After School Programs
- After-school bike clubs can teach safety skills, bike maintenance, and how to live a healthy lifestyle.
- Establish free after-school programs so all students can participate.
- Earn-A-Bike programs teach bicycle maintenance and safety while increasing access to bicycling by letting students keep the bike they built. Typically students attend a series of classes where they learn about bike parts as they assemble donated parts. Students also learn how to ride safely on the road.
- Bike donation programs are a great way to reach more students. Middle school students can solicit bikes and learn how to fix them.
- Get parents riding through family biking programs, which are offered throughout the Bay Area and KIDical Mass.
Secure Bike Parking
Where bicycle parking is not available, bicyclists are forced to lock to trees and signs, which increase the chances of theft.
- Communicate this issue to your school, school district, or local government.
- Work with them to apply for grants and purchase bike racks for schools that children and parents can use.
- Purchase rental locks for students who do not own a lock. Write donation request letters to local bike shops.
Bicycle co-ops, which are volunteer-run non-profit organizations that teach bicycle repair and maintenance, help families purchase bicycles and accessories.
- Families can rent time from a volunteer mechanic for a small fee, and learn how to properly maintain a bike, saving money in the long term.
- Meet with co-op organizers to discuss respectful coordination, recognizing and publicizing the community benefits they are providing.
Including Students Who Cannot Walk or Bicycle
Some students live too far from school to reasonably walk or bike.
- Suggest remote drop-offs for parents to drop their children off a couple blocks from the school so they can walk the rest of the way. Volunteers wait at the drop-off and walk with students at a designated time to ensure they arrive to school safely and on time.
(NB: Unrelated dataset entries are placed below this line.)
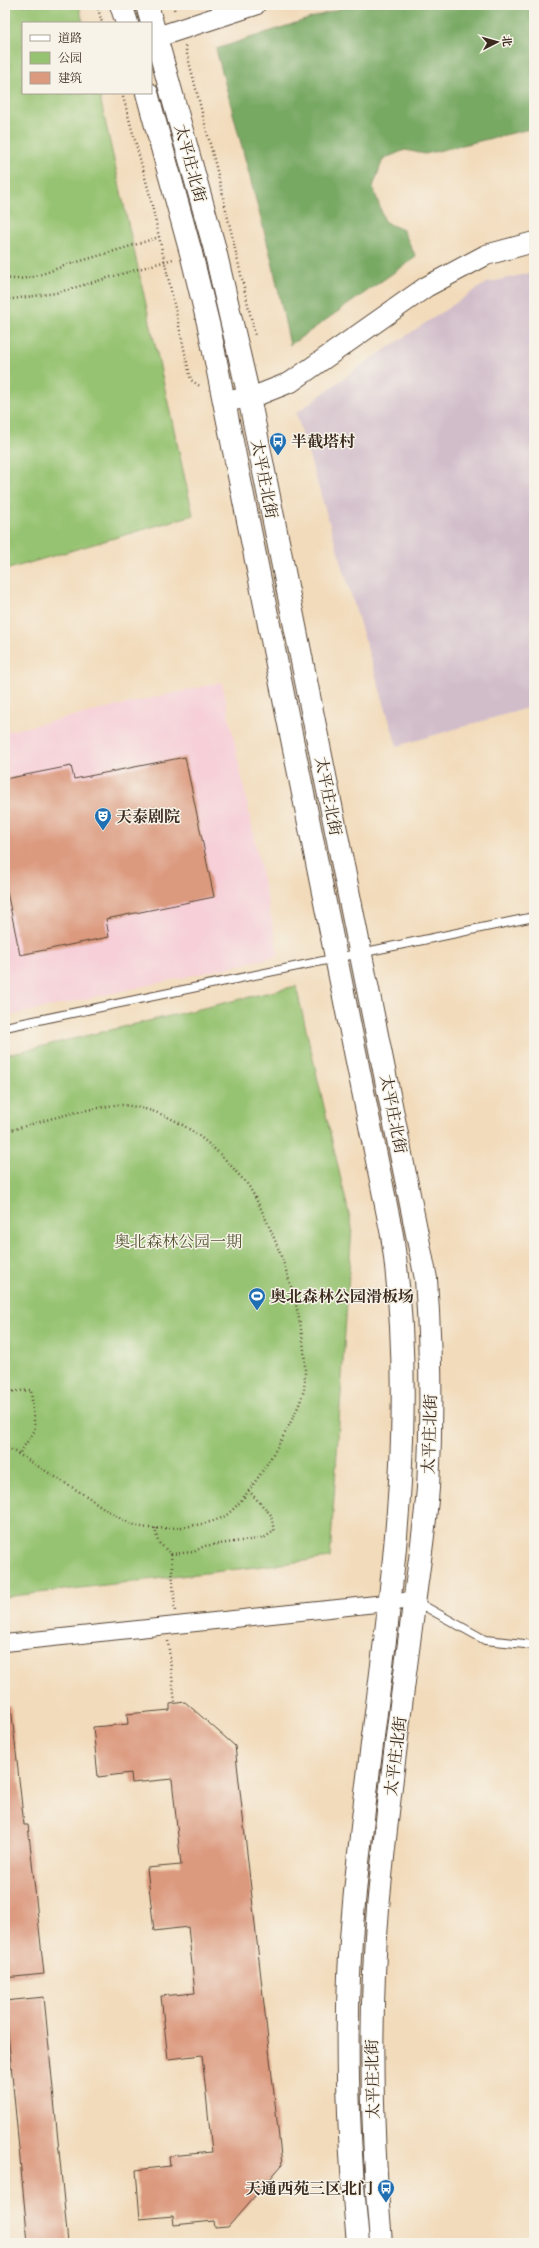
<svg xmlns="http://www.w3.org/2000/svg" width="539" height="2248" font-family="Alegreya,'Noto Serif SC',serif">
<rect width="100%" height="100%" fill="#f7f3e8"/>
<filter id="ink" filterUnits="userSpaceOnUse"><feTurbulence type="fractalNoise" baseFrequency=".025" numOctaves="2"/><feDisplacementMap in="SourceGraphic" scale="8" xChannelSelector="R" yChannelSelector="G"/><feConvolveMatrix kernelMatrix="1 2 1 2 8 2 1 2 1" color-interpolation-filters="sRGB"/></filter>
<filter id="wash" filterUnits="userSpaceOnUse"><feTurbulence type="fractalNoise" baseFrequency=".012" numOctaves="4" result="noise"/><feDisplacementMap in="SourceGraphic" scale="16" xChannelSelector="R" yChannelSelector="G"/><feGaussianBlur stdDeviation="0.9" result="paint"/><feColorMatrix in="noise" values="0 0 0 0 0 0 0 0 0 0 0 0 0 0 0 0 0 1.4 0 .05"/><feComposite in="paint" operator="in"/></filter>
<g filter="url(#wash)">
<rect width="100%" height="100%" fill="#f2dbbb"/>
<polygon fill="#f6cfd8" points="222,682 279,956 5,1017 5,732"/>
<polygon fill="#d1bdca" points="534,272 534,706 397,746 296,413 362,365 486,283"/>
<g fill="#96c371" stroke="#687648">
<polygon points="5,5 79,5 83,23 23,23 23,93 99,93 193,515 5,570"/>
<polygon points="296,986 352,1227 330,1558 5,1597 5,1055"/>
</g>
<polygon fill="#78a963" stroke="#5a6a40" points="351,5 534,5 534,128 425,154 405,150 383,159 373,187 385,222 403,230 416,257 290,345 271,257 216,49"/>
<g id="blocks">
<g fill="#db997e">
<polygon points="185,757 214,897 106,919 109,937 20,955 5,882 5,779 71,766 74,779"/>
<polygon points="185,1702 235,1746 282,2165 228,2227 215,2228 214,2221 174,2225 173,2216 140,2219 136,2170 170,2166 169,2156 212,2152 202,2055 168,2059 161,1996 195,1993 188,1927 154,1931 147,1868 181,1865 172,1779 132,1783 131,1773 98,1777 93,1727 128,1724 127,1714 170,1710 170,1704"/>
<polygon points="11,1706 24,1825 28,1825 44,1974 5,1978 5,1707"/>
<polygon points="44,1997 68,2243 28,2243 5,2001"/>
</g>
</g>
</g>
<g filter="url(#ink)">
<use href="#blocks" fill-opacity="0" stroke="#564536" stroke-width="1"/>
<g fill="none" stroke-linecap="round" stroke-linejoin="round">
<g stroke="#564536" stroke-width="10">
<g id="service">
<polyline points="5,1027 534,917"/>
<polyline points="415,1601 485,1640 534,1645"/>
</g>
</g>
<g stroke="#564536" stroke-width="18">
<polyline id="minor" points="5,1643 414,1600"/>
</g>
<g stroke="#564536" stroke-width="22">
<g id="tertiary">
<polyline points="151,39 255,5"/>
<polyline points="225,402 258,395 291,382 426,287 486,255 534,242"/>
</g>
</g>
<g stroke="#564536" stroke-width="24">
<g id="secondary">
<polyline points="121,5 127,23"/>
<path d="M 147,5 L 214,246 L 249,397 L 426,1279 C 431,1349 432,1418 428,1488 C 425,1527 419,1565 414,1604 C 401,1705 387,1807 378,1908 C 369,2021 371,2130 381,2243"/>
<path d="M 147,93 L 191,253 L 209,327 L 392,1235 C 425,1458 374,1681 354,1903 C 343,2016 347,2130 358,2243"/>
</g>
</g>
<g stroke="#564536" stroke-width="2.5" stroke-dasharray="1 3" stroke-linecap="butt">
<polyline points="97,5 102,23"/>
<polyline points="173,5 175,12"/>
<polyline points="185,46 217,171 255,335"/>
<polyline points="122,93 149,192 191,380 201,387"/>
<path d="M 5,278 C 28,282 46,272 67,265 C 98,256 129,247 159,237"/>
<polyline points="5,300 56,293 173,259"/>
<path d="M 5,1132 C 36,1123 67,1113 99,1108 C 106,1107 114,1104 121,1105 C 167,1108 205,1136 234,1169 C 239,1176 247,1182 251,1190 C 280,1241 311,1330 304,1389 C 300,1414 247,1503 225,1516 C 209,1526 161,1531 142,1527 C 123,1523 104,1508 88,1497 C 60,1480 33,1463 5,1446"/>
<polyline points="5,1392 31,1390 35,1430 19,1454"/>
<polyline points="155,1528 158,1542 171,1554 194,1552 204,1546 264,1538 274,1531 271,1515 249,1491"/>
<polyline points="171,1554 175,1611"/>
<polyline points="168,1641 175,1703"/>
</g>
<use href="#service" stroke="#fff" stroke-width="8"/>
<use href="#minor" stroke="#fff" stroke-width="16"/>
<use href="#tertiary" stroke="#fff" stroke-width="20"/>
<use href="#secondary" stroke="#fff" stroke-width="22"/>
</g>
</g>
<defs>
<g id="bus-pin" transform="scale(0.9)"><path d="M0 17L-7.5 6A9.5 9.5 0 1 1 7.5 6Z" fill="#1f6fb2" stroke="#f7f3e8"/><path d="M-5-6H5V4H4V6H2V4H-2V6H-4V4H-5ZM-3.5-4V0h7V-4ZM-3.5 1.2v1.5H-2V1.2ZM2 1.2v1.5H3.5V1.2Z" fill="#fff"/></g>
<g id="theatre-pin" transform="scale(0.9)"><path d="M0 17L-7.5 6A9.5 9.5 0 1 1 7.5 6Z" fill="#1f6fb2" stroke="#f7f3e8"/><path d="M-5-5.5Q0-4 5-5.5V0Q5 5 0 6Q-5 5-5 0ZM-3.3-2.5H-1v1.5H-3.3ZM1-2.5H3.3v1.5H1ZM-2.8 1Q0 5.5 2.8 1Z" fill="#fff"/></g>
<g id="stadium-pin" transform="scale(0.9)"><path d="M0 17L-7.5 6A9.5 9.5 0 1 1 7.5 6Z" fill="#1f6fb2" stroke="#f7f3e8"/><path d="M0-5a6.5 5 0 1 0 0 10a6.5 5 0 1 0 0-10ZM-3.5-1.8h7v3.6h-7Z" fill="#fff"/></g>
</defs>
<g fill-rule="evenodd">
<use href="#bus-pin" x="278" y="441"/>
<use href="#theatre-pin" x="103" y="816"/>
<use href="#stadium-pin" x="257" y="1296"/>
<use href="#bus-pin" x="386" y="2188"/>
</g>
<g text-anchor="middle" stroke-width="3" stroke-linejoin="round" paint-order="stroke">
<g font-size="16" fill="#3b2a1e" stroke="#f7f3e8">
<text transform="translate(191 163) rotate(75)" y="6">太平庄北街</text>
<text transform="translate(265 479) rotate(79)" y="6">太平庄北街</text>
<text transform="translate(329 796) rotate(79)" y="6">太平庄北街</text>
<text transform="translate(394 1114) rotate(79)" y="6">太平庄北街</text>
<text transform="translate(429 1434) rotate(-88)" y="6">太平庄北街</text>
<text transform="translate(395 1756) rotate(-83)" y="6">太平庄北街</text>
<text transform="translate(372 2079) rotate(-91)" y="6">太平庄北街</text>
</g>
<g font-size="16" font-weight="bold" fill="#3b2a1e" stroke="#f7f3e8" text-anchor="start">
<text x="291" y="447">半截塔村</text>
<text x="116" y="822">天泰剧院</text>
<text x="270" y="1302">奥北森林公园滑板场</text>
<text x="373" y="2194" text-anchor="end">天通西苑三区北门</text>
</g>
<g font-size="16" fill="#565837" stroke="#f7f3e8">
<text x="178" y="1247">奥北森林公园一期</text>
</g>
</g>
<rect width="539" height="2248" fill="none" stroke="#f7f3e8" stroke-width="20"/>
<rect x="22" y="22" width="130" height="72" fill="#f7f3e8" stroke="#aca397"/>
<rect x="30" y="35" width="20" height="6" fill="#ffffff" stroke="#aca397"/>
<text x="58" y="42" font-size="12" fill="#3b2a1e">道路</text>
<rect x="30" y="52" width="20" height="12" fill="#96c371" stroke="#aca397"/>
<text x="58" y="62" font-size="12" fill="#3b2a1e">公园</text>
<rect x="30" y="72" width="20" height="12" fill="#db997e" stroke="#aca397"/>
<text x="58" y="82" font-size="12" fill="#3b2a1e">建筑</text>
<g transform="translate(497 42) rotate(84)" stroke="#f7f3e8" stroke-width="3" paint-order="stroke">
<path d="M0-3L7 15L0 10L-7 15Z" fill="#3b2a1e"/>
<text y="-6" font-size="11" font-weight="bold" text-anchor="middle" fill="#3b2a1e">北</text>
</g>
</svg>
Remote dropoff sites can be underutilized parking lots at churches or grocery stores that give permission for their property to be used this way.
- Identify potential park and walk areas on route maps
Including Students with Disabilities
Some students may not be able to walk or bike to school because of physical or mental disabilities, but they can still be included in SRTS programs.
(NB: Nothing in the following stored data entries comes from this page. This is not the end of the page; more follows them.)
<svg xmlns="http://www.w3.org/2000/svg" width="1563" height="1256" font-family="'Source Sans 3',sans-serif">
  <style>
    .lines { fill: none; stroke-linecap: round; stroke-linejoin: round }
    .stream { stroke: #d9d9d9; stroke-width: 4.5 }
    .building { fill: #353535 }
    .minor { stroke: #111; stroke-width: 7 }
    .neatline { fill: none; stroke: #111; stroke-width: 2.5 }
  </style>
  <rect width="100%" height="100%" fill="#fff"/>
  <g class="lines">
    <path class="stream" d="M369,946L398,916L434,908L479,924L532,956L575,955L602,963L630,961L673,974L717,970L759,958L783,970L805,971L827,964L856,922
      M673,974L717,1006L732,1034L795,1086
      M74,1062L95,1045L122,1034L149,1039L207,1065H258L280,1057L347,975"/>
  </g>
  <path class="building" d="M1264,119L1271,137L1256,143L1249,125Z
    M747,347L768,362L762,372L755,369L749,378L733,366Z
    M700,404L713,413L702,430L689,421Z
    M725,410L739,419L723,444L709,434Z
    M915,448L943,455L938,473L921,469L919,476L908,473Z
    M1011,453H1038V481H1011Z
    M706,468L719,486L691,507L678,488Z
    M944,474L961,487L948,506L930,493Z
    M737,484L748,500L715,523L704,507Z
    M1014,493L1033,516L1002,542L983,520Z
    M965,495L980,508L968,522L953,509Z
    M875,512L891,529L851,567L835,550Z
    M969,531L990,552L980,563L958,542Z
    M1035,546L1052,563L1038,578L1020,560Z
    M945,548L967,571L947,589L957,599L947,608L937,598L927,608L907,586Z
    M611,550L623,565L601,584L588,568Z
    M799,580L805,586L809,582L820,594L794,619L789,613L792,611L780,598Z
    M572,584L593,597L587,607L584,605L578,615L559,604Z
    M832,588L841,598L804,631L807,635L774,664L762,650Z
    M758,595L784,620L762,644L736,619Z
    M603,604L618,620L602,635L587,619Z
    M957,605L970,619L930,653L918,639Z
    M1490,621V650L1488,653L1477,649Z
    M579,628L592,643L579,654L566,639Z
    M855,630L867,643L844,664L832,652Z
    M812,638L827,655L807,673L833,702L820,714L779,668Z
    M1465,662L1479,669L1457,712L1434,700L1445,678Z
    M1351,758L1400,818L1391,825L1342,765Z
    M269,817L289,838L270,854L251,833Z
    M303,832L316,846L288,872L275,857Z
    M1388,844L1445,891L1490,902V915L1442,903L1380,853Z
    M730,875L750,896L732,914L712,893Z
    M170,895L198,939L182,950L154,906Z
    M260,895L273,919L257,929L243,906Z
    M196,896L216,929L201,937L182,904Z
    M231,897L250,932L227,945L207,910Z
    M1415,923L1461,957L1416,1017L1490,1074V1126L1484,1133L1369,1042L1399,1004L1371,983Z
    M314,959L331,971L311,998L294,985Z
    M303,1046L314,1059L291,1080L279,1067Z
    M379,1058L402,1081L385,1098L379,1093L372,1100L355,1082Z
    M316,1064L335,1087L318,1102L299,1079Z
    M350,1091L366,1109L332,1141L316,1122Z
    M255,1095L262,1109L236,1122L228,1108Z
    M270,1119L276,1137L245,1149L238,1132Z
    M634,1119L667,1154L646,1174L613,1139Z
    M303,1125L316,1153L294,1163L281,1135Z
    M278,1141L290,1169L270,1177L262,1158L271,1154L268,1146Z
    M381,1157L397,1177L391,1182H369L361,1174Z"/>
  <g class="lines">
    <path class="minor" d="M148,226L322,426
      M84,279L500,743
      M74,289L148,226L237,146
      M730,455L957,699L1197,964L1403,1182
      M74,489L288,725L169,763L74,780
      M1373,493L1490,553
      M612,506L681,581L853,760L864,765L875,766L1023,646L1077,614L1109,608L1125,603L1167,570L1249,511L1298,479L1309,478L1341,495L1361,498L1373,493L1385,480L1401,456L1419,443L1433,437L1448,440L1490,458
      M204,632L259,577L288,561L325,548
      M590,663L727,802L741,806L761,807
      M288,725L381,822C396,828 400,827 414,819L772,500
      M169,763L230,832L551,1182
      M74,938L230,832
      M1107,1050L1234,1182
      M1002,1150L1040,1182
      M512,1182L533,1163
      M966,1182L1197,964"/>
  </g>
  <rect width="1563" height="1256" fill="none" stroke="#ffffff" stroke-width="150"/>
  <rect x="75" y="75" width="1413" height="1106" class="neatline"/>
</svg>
- Invite children with physical disabilities to participate in school infrastructure audits to learn how to improve school access for all.
- Students with mental disabilities may have differing capacities for retaining personal and traffic safety information, but programs like neighborhood cleanups and after-school programs can be fun ways to socialize and participate with other students.
- Involve special education instructors and parents of disabled students in the planning and implementation of these programs to better determine the needs of children with disabilities.
- Create SRTS materials that recognize students with disabilities. Include pictures of students with disabilities in program messaging to highlight that SRTS programs are suitable for all students.
Including Disabled Students in SRTS Programs
Solomon Elementary School in Chicago, Illinois, created an “Everyone Can Participate in Sports Day” that included wheelchair sports and pedestrian safety instruction all students could take part in.